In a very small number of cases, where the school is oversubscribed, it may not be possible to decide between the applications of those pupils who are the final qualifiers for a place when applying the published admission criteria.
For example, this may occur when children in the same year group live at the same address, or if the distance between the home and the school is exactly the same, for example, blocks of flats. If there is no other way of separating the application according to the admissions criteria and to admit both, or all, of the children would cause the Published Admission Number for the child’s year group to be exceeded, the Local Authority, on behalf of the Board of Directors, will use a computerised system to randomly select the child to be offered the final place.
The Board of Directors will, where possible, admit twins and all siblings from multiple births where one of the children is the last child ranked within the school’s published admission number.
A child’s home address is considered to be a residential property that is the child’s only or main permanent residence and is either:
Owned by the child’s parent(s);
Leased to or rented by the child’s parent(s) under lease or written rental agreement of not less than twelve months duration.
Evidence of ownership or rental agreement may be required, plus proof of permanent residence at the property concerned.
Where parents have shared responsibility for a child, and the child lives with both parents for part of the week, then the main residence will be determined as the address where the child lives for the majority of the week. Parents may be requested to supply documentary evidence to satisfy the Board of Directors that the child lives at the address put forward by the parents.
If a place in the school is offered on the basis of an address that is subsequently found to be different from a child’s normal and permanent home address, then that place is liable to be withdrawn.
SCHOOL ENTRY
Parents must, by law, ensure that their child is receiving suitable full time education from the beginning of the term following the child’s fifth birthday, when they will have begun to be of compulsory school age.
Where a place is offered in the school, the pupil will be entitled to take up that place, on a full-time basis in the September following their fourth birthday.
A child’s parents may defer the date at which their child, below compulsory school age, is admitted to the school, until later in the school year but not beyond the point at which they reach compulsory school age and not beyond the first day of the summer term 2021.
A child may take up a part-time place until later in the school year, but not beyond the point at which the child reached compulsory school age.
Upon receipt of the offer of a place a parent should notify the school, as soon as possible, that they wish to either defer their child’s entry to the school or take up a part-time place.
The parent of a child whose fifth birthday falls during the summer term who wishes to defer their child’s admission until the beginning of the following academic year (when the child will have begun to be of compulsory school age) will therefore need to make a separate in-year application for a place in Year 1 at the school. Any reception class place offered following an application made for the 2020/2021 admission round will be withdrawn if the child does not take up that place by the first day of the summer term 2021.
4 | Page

Task objective:
Give back all of the data exactly, with every line intact.

Expected answer:
In a very small number of cases, where the school is oversubscribed, it may not be possible to decide between the applications of those pupils who are the final qualifiers for a place when applying the published admission criteria.
For example, this may occur when children in the same year group live at the same address, or if the distance between the home and the school is exactly the same, for example, blocks of flats. If there is no other way of separating the application according to the admissions criteria and to admit both, or all, of the children would cause the Published Admission Number for the child’s year group to be exceeded, the Local Authority, on behalf of the Board of Directors, will use a computerised system to randomly select the child to be offered the final place.
The Board of Directors will, where possible, admit twins and all siblings from multiple births where one of the children is the last child ranked within the school’s published admission number.
A child’s home address is considered to be a residential property that is the child’s only or main permanent residence and is either:
Owned by the child’s parent(s);
Leased to or rented by the child’s parent(s) under lease or written rental agreement of not less than twelve months duration.
Evidence of ownership or rental agreement may be required, plus proof of permanent residence at the property concerned.
Where parents have shared responsibility for a child, and the child lives with both parents for part of the week, then the main residence will be determined as the address where the child lives for the majority of the week. Parents may be requested to supply documentary evidence to satisfy the Board of Directors that the child lives at the address put forward by the parents.
If a place in the school is offered on the basis of an address that is subsequently found to be different from a child’s normal and permanent home address, then that place is liable to be withdrawn.
SCHOOL ENTRY
Parents must, by law, ensure that their child is receiving suitable full time education from the beginning of the term following the child’s fifth birthday, when they will have begun to be of compulsory school age.
Where a place is offered in the school, the pupil will be entitled to take up that place, on a full-time basis in the September following their fourth birthday.
A child’s parents may defer the date at which their child, below compulsory school age, is admitted to the school, until later in the school year but not beyond the point at which they reach compulsory school age and not beyond the first day of the summer term 2021.
A child may take up a part-time place until later in the school year, but not beyond the point at which the child reached compulsory school age.
Upon receipt of the offer of a place a parent should notify the school, as soon as possible, that they wish to either defer their child’s entry to the school or take up a part-time place.
The parent of a child whose fifth birthday falls during the summer term who wishes to defer their child’s admission until the beginning of the following academic year (when the child will have begun to be of compulsory school age) will therefore need to make a separate in-year application for a place in Year 1 at the school. Any reception class place offered following an application made for the 2020/2021 admission round will be withdrawn if the child does not take up that place by the first day of the summer term 2021.
4 | Page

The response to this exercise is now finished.